-------- Exercise input --------

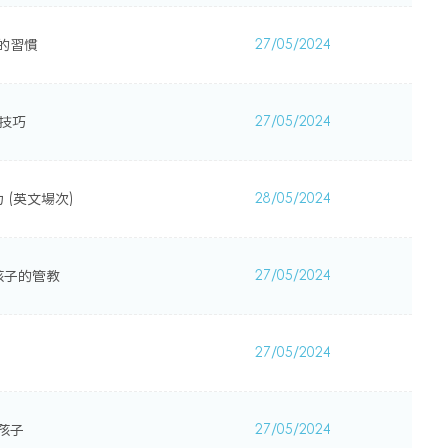
康的習慣
27/05/2024
與技巧
27/05/2024
 (英文場次)
28/05/2024
對孩子的管教
27/05/2024
27/05/2024
孩子
27/05/2024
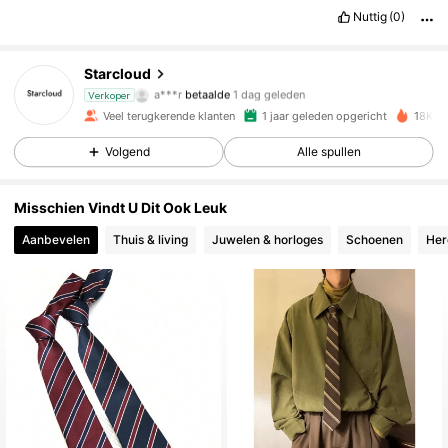
Nuttig
(0)
347 Volgers
Starcloud
4.92
a***r
betaalde
1 dag geleden
Verkoper
R***o
gevolgd
1 dag geleden
Veel terugkerende klanten
1 jaar geleden opgericht
18K On
347 Volgers
4.92
Volgend
Alle spullen
347 Volgers
4.92
Misschien Vindt U Dit Ook Leuk
347 Volgers
4.92
Aanbevelen
Thuis & living
Juwelen & horloges
Schoenen
Her
347 Volgers
4.92
347 Volgers
4.92
347 Volgers
4.92
347 Volgers
4.92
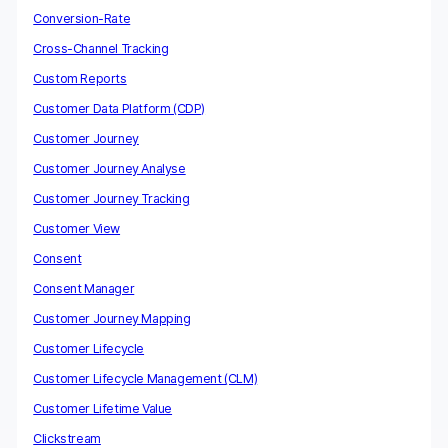
Conversion-Rate
Cross-Channel Tracking
Custom Reports
Customer Data Platform (CDP)
Customer Journey
Customer Journey Analyse
Customer Journey Tracking
Customer View
Consent
Consent Manager
Customer Journey Mapping
Customer Lifecycle
Customer Lifecycle Management (CLM)
Customer Lifetime Value
Clickstream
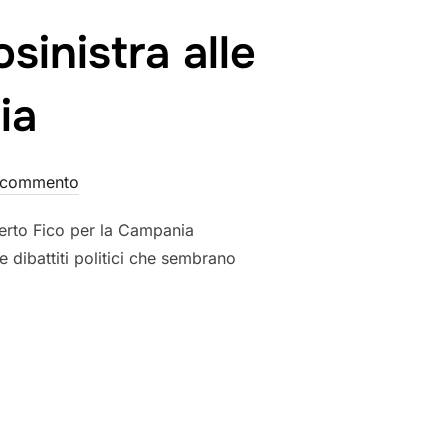
sinistra alle
ia
 commento
oberto Fico per la Campania
e dibattiti politici che sembrano
 PER IL CENTROSINISTRA ALLE REGIONALI DELLA CAMPANIA”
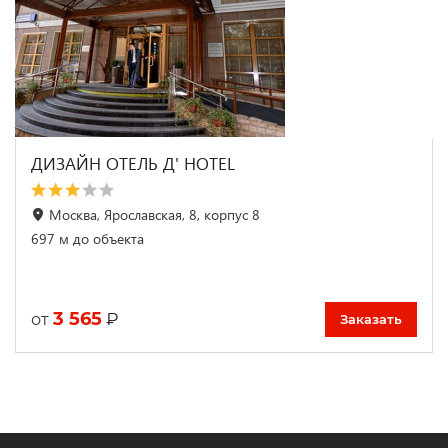
ДИЗАЙН ОТЕЛЬ Д' HOTEL
Москва, Ярославская, 8, корпус 8
697 м до объекта
3 565
₽
от
Заказать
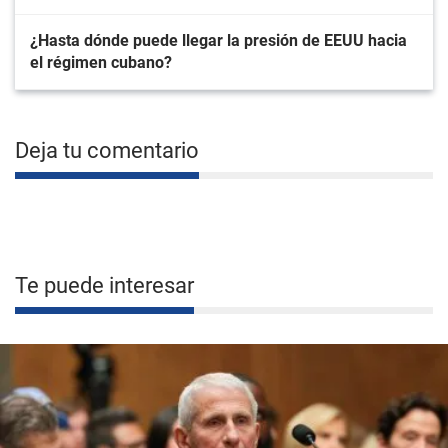
¿Hasta dónde puede llegar la presión de EEUU hacia
el régimen cubano?
Deja tu comentario
Te puede interesar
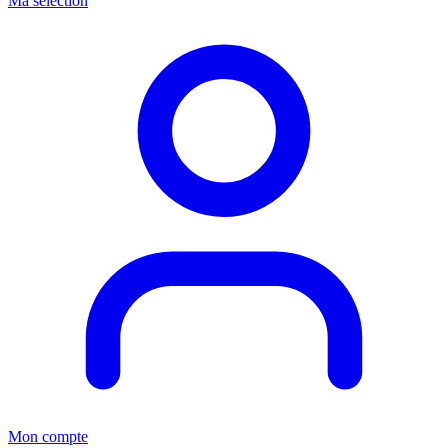
Ma sélection
Mon compte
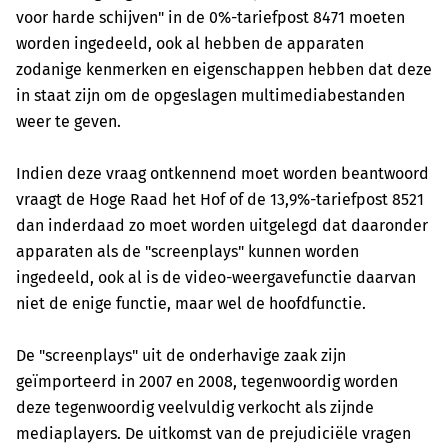
voor harde schijven" in de 0%-tariefpost 8471 moeten
worden ingedeeld, ook al hebben de apparaten
zodanige kenmerken en eigenschappen hebben dat deze
in staat zijn om de opgeslagen multimediabestanden
weer te geven.
Indien deze vraag ontkennend moet worden beantwoord
vraagt de Hoge Raad het Hof of de 13,9%-tariefpost 8521
dan inderdaad zo moet worden uitgelegd dat daaronder
apparaten als de "screenplays" kunnen worden
ingedeeld, ook al is de video-weergavefunctie daarvan
niet de enige functie, maar wel de hoofdfunctie.
De "screenplays" uit de onderhavige zaak zijn
geïmporteerd in 2007 en 2008, tegenwoordig worden
deze tegenwoordig veelvuldig verkocht als zijnde
mediaplayers. De uitkomst van de prejudiciële vragen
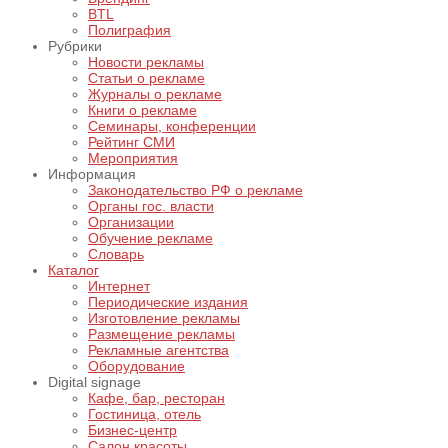
BTL
Полиграфия
Рубрики
Новости рекламы
Статьи о рекламе
Журналы о рекламе
Книги о рекламе
Семинары, конференции
Рейтинг СМИ
Мероприятия
Информация
Законодательство РФ о рекламе
Органы гос. власти
Организации
Обучение рекламе
Словарь
Каталог
Интернет
Периодические издания
Изготовление рекламы
Размещение рекламы
Рекламные агентства
Оборудование
Digital signage
Кафе, бар, ресторан
Гостиница, отель
Бизнес-центр
Салон красоты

--------

▶ Work required
From the data above, reproduce word for word the text from the line containing "0%-tariefpost 8471 moeten" through the line containing "dan inderdaad zo", including both of those lines.

▶ Expected output
voor harde schijven" in de 0%-tariefpost 8471 moeten
worden ingedeeld, ook al hebben de apparaten
zodanige kenmerken en eigenschappen hebben dat deze
in staat zijn om de opgeslagen multimediabestanden
weer te geven.
Indien deze vraag ontkennend moet worden beantwoord
vraagt de Hoge Raad het Hof of de 13,9%-tariefpost 8521
dan inderdaad zo moet worden uitgelegd dat daaronder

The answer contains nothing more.